Yearning for the mud (blog by Mieke)

In order to live life fully, you’ve got to be wiling to get dirty sometimes. In a chock-full train with festival visitors returning home, I realise how averse I am from the dirt of life. Still their hot, sweaty bodies covered in streaks of dark mud and their big beady eyes, tainted with a lack of sleep and an excess of substances, remind me of an aliveness I haven’t felt for a long time. My conscious life may be clean and organised – just the way I like it – , it also has a sterility that keeps me from living fully all aspects of life.

This modern-day image of Dante’s inferno, the National Railroad group hug from hell, is telling me to let go. I see it, I feel it and so I decide to go with the flow. After all flow is not only encountering life as I desire it to be – clean, swift and easy – but also surrendering to that which is and what is, is smelly bodies rubbing against me, a folding chair in my back, a big-city punk on overdrive screaming in my ear and a rising room temperature which empowers the vile odour in the cabin until it triumphs over the wisps of thin air.

My favourite question for such circumstances is ‘what is life teaching me’? Looking at what it is I’m resisting I immediately see an opportunity to create more space for myself, not around me (that’s quite impossible trapped as I am), but by expanding the space I make available within, space to get dirty, space to sweat and space to reconnect to the old, unconscious, boundless, disorganised, wild, obnoxious and obscure, rebellious teenager part of myself, the part of me that danced half-drunk and sweaty until the early hours of the morning without as much as even one thought of taking a shower, the part of me that shoved binloads of uneaten and then forgotten sandwiches into drawers so that my parents wouldn’t find them, until they showed the most wonderful colours of mould: bright orange and purple mixed with fluorescent green and white, real works of art.

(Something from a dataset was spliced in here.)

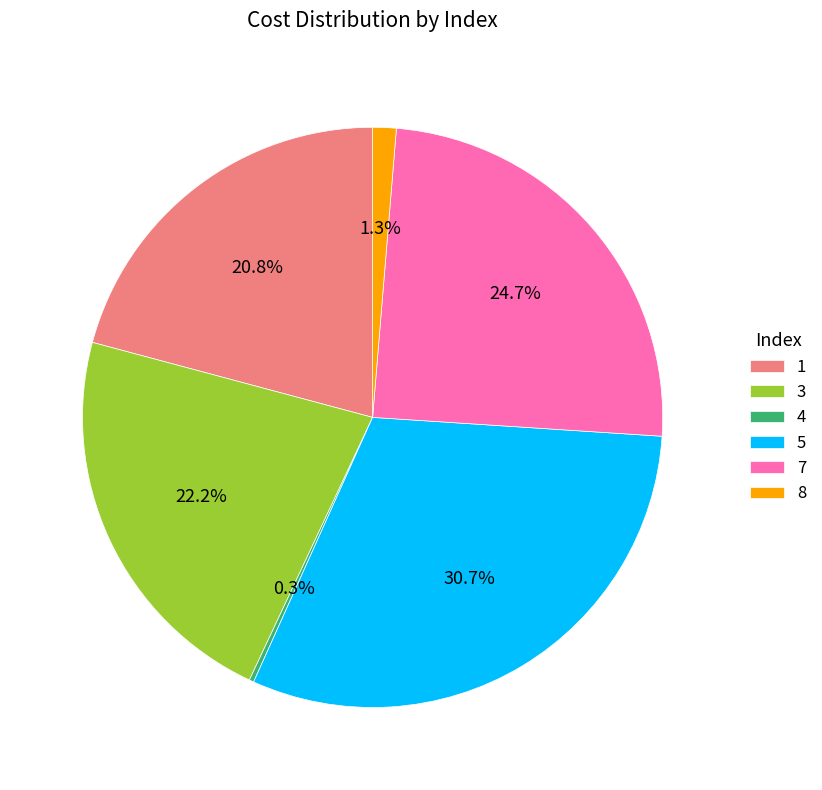

True or false: 8 accounts for 1% of the total.

True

Life is telling me to surrender and let go of control, to celebrate the opportunity of being packed into a train compartment like sardines in a tin with fishy-eyed, rowdy strangers with big hearts and little money in their pockets, and with a wonderful sense of community and kindness. I embrace it all and immediately feel more whole and alive.

Even weeks later, I still find myself weirdly inspired by this unwanted experience that life threw at me so generously. I find myself saying yes to watching football matches with heaps of wanna-be footies in seedy pubs, saying yes to going to amusement parks (is this also me?) and planning a holiday camping in a tiny (and no doubt sweaty) little tent in a rainy, muddy country.

There’s a place and time for everything underneath the heavens. There’s a time for colour-coding wardrobes and for leaving the dirty dishes stacked in the sink, there’s a time for making love and a time for confrontation, there’s a time for understanding and clarity and a time for confusion and upset. We can live in moderation, neatly squeezed in between the parameters of lack and excess, right in the area of what life is supposed to be like, but that’s not where life lives. Life does not allow us to dictate it. It’s much bigger and broader than that. The more conscious we become, the more necessary it also is to fully and consciously embrace the mundanity of life in all its aspects, not just the ones we consider to be pure and worthy.

As I study my favourite 3-year old guru deliberately, joyfully and loudly creating chaos in the living room and 5 minutes later meticulously putting together the pieces of a puzzle with her tongue squeezed between her lips, or jumping tirelessly on the trampoline before collapsing into a deep stupor for an hour or two, I get life at a deeper level. Life doesn’t judge. It just is, in big wavy motions and in sudden surprise events, the only constant is change as they say and all is good.

What is it you believe you should not do or be, not despite, but because you’ve taken consciousness development training?